Reasoning LLMs are wanderers rather than systematic explorers

It turns out that when we ask reasoning capable models such as the latest LLMs (GPT-5 family, Claude Opus and successors, Gemini 1.5 Pro etc.) to think through problems, they often behave like explorers wandering aimlessly rather than systematic searchers. The paper titled Reasoning LLMs are Wandering Solution Explorers formalises what it means to systematically probe a solution space (valid transitions, reaching a goal, no wasted states), but then shows that these models frequently deviate by skipping necessary states, revisiting old ones, hallucinating conclusions or making invalid transitions. This approach can still look effective on simple tasks, but once the solution space grows in depth or complexity, the weaknesses surface. Therefore the authors argue that large models are often wandering rather than reasoning, but their mistakes stay hidden on shallow problems.

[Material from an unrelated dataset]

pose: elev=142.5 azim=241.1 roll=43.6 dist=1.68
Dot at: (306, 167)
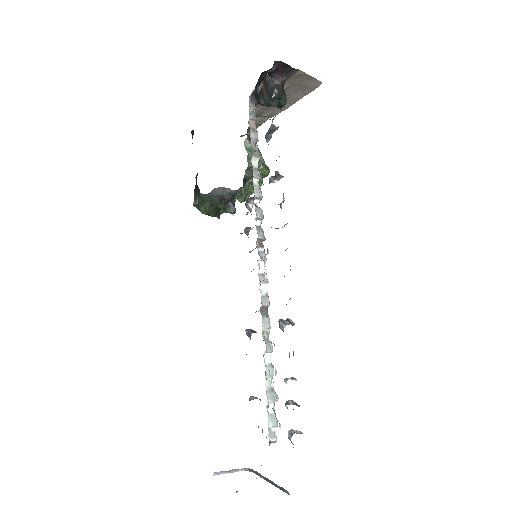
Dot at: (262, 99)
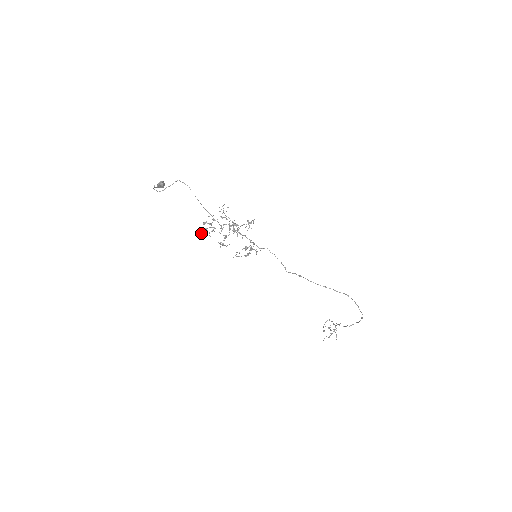
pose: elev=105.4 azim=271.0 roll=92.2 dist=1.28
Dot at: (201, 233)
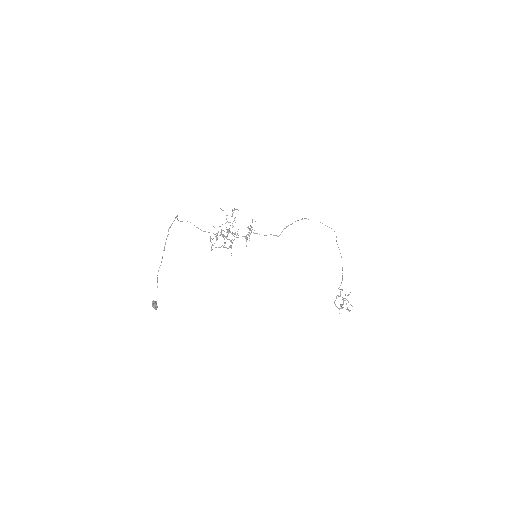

The upshot is that a wanderer can stumble into answers on small search spaces, but that same behaviour collapses when the task becomes deep or requires strict structure. The authors show mathematically and empirically that shallow success can disguise systemic flaws, but deeper problems expose the lack of disciplined search. Therefore performance plateaus for complex reasoning cannot simply be fixed by adding more tokens or more compute, but instead require changes in how we guide or constrain the reasoning process.

Performance degradation chart - solution coverage vs problem size

For us as AI engineers, this is useful because it reinforces a shift from evaluating only outcomes to evaluating the path the model took to get there. A model that reasons by wandering might appear competent, but it becomes unreliable in real systems that require correctness, traceability and depth. Therefore we may need new training signals, architectural biases or process based evaluation to build agentic systems we can trust. In other words, good reasoning agents need maps, not just bigger backpacks.